Nonequilibrium dissociative dynamics of D_{2} in two-color, few-photon excitation and ionization

D_{2} molecules, excited by linearly cross-polarized femtosecond extreme ultraviolet (XUV) and near-infrared (NIR) light pulses, reveal highly structured D^{+} ion fragment momenta and angular distributions that originate from two different four-step dissociative ionization pathways after four-photon absorption (one XUV + three NIR). We show that, even for very low dissociation kinetic energy release ≤ 240 meV, specific electronic excitation pathways can be identified and isolated in the final ion momentum distributions.
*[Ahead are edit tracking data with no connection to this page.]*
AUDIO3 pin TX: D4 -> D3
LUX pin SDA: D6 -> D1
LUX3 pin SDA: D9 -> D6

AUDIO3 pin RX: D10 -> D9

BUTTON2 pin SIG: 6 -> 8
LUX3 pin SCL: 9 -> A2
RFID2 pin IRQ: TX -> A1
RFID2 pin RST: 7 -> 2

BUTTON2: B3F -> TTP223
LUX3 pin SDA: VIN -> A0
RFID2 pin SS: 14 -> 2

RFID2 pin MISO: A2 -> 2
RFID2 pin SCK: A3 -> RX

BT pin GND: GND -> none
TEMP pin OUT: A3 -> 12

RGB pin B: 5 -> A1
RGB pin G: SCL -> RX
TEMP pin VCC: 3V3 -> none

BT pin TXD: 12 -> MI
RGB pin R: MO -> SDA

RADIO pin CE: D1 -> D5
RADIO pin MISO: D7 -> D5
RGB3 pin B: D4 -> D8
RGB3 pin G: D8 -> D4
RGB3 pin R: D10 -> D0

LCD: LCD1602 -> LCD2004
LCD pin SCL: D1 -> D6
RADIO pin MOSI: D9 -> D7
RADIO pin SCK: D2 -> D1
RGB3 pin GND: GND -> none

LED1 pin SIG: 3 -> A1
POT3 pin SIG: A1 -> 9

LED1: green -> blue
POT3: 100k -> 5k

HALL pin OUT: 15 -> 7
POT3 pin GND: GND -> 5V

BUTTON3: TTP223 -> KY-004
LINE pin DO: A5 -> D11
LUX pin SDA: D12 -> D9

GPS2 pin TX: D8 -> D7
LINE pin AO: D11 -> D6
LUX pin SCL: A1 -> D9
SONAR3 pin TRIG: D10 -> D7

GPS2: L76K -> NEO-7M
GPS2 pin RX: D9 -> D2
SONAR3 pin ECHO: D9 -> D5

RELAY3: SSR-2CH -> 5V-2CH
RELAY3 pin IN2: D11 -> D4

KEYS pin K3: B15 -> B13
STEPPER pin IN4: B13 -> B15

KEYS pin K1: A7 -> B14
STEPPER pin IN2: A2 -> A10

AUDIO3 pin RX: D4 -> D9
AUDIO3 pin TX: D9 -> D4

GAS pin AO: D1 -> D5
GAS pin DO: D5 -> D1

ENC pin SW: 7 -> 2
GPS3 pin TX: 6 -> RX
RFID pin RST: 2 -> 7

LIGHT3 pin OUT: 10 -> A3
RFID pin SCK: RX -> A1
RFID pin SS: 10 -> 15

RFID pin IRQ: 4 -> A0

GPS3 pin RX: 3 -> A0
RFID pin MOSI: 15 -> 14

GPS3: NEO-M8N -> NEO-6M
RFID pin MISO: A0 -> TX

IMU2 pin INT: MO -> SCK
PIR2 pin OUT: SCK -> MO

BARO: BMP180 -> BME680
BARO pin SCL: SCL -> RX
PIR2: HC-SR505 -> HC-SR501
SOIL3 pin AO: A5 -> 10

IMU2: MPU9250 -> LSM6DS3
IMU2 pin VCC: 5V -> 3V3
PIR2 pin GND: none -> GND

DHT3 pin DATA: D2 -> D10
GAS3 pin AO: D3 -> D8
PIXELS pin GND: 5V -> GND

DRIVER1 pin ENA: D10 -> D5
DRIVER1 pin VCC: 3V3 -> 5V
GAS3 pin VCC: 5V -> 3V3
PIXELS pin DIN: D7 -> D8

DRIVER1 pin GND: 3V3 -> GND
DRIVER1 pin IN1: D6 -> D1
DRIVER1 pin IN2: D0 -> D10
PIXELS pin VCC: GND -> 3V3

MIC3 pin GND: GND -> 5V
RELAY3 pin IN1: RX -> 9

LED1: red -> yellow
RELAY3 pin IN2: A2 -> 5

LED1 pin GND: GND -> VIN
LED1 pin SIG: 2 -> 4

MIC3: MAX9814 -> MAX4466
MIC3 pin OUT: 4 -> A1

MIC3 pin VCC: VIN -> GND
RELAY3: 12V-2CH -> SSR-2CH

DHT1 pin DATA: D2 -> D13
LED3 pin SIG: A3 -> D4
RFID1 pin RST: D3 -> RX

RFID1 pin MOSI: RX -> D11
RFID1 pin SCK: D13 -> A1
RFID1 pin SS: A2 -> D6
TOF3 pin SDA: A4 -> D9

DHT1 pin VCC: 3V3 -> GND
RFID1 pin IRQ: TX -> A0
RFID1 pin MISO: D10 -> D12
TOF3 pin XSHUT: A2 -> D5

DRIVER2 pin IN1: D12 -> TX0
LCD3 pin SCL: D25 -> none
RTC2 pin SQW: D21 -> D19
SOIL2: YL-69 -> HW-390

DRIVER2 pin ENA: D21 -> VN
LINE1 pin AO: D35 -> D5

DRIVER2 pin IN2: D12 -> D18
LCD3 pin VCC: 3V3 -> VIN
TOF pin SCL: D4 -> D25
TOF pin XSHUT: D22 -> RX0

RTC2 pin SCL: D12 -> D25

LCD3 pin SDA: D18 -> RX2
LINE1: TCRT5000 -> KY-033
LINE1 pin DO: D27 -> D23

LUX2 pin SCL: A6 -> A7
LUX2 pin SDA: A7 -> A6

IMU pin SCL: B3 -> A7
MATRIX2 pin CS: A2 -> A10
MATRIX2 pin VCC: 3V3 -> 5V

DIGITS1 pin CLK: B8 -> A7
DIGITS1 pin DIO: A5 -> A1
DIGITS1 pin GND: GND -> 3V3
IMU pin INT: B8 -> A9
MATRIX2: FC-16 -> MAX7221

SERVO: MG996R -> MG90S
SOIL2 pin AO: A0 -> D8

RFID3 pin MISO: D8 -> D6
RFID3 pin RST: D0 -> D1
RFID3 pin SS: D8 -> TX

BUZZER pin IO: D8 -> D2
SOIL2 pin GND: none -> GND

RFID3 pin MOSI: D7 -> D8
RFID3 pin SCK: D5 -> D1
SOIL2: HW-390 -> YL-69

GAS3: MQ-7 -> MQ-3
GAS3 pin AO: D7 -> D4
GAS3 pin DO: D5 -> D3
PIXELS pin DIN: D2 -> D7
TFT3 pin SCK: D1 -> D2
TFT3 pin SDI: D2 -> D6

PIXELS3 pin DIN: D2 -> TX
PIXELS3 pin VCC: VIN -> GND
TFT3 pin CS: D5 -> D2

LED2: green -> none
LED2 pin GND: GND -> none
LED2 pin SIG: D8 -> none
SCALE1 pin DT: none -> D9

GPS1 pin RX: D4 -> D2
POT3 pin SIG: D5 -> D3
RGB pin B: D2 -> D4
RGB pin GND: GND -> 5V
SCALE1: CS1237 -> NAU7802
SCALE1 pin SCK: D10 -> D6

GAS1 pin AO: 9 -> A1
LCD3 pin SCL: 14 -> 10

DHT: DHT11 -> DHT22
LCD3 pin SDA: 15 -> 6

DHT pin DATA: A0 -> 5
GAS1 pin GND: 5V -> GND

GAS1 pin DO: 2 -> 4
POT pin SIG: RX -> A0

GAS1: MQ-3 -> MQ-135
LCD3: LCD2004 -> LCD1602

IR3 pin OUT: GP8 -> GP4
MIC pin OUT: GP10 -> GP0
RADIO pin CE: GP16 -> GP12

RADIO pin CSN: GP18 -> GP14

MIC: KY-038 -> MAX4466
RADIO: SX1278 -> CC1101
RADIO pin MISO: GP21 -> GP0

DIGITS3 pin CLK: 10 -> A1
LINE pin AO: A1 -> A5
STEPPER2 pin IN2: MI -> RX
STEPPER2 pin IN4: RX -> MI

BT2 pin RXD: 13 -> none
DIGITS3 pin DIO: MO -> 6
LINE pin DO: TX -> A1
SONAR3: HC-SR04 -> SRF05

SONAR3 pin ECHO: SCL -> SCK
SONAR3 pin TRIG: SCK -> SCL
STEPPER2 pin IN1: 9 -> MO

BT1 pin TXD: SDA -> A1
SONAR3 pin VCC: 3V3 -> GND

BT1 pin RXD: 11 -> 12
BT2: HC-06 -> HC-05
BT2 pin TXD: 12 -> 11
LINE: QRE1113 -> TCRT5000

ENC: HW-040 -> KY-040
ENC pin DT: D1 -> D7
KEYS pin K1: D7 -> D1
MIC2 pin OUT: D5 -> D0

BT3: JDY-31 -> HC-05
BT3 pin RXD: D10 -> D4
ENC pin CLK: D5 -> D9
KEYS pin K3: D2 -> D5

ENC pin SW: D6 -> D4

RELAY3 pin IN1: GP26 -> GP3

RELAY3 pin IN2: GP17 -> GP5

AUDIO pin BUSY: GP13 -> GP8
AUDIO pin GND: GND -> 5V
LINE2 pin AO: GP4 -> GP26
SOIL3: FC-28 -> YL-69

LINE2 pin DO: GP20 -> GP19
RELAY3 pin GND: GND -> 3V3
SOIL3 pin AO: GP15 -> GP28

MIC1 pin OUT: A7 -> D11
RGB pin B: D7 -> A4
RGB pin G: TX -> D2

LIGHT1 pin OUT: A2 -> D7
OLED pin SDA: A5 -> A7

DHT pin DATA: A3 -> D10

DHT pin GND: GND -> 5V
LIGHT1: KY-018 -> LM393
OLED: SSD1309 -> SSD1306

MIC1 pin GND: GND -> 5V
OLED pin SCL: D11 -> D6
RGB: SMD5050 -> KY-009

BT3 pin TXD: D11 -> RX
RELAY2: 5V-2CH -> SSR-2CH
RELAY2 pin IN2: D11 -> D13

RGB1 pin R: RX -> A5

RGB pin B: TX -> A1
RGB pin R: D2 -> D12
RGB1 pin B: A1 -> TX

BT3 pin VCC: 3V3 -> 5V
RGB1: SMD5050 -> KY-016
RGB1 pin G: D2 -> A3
With the aid of ab initio electronic structure and time-dependent Schrödinger equation calculations, angular momentum, energy, and parity conservation are used to identify the excited neutral molecular states and molecular orientations relative to the polarization vectors in these different photoexcitation and dissociation sequences of the neutral D_{2} molecule and its D_{2}^{+} cation. In one sequential photodissociation pathway, molecules aligned along either of the two light polarization vectors are excluded, while another pathway selects molecules aligned parallel to the light propagation direction. The evolution of the nuclear wave packet on the intermediate B^{1}Σ_{u}^{+} electronic state of the neutral D_{2} molecule is also probed in real time.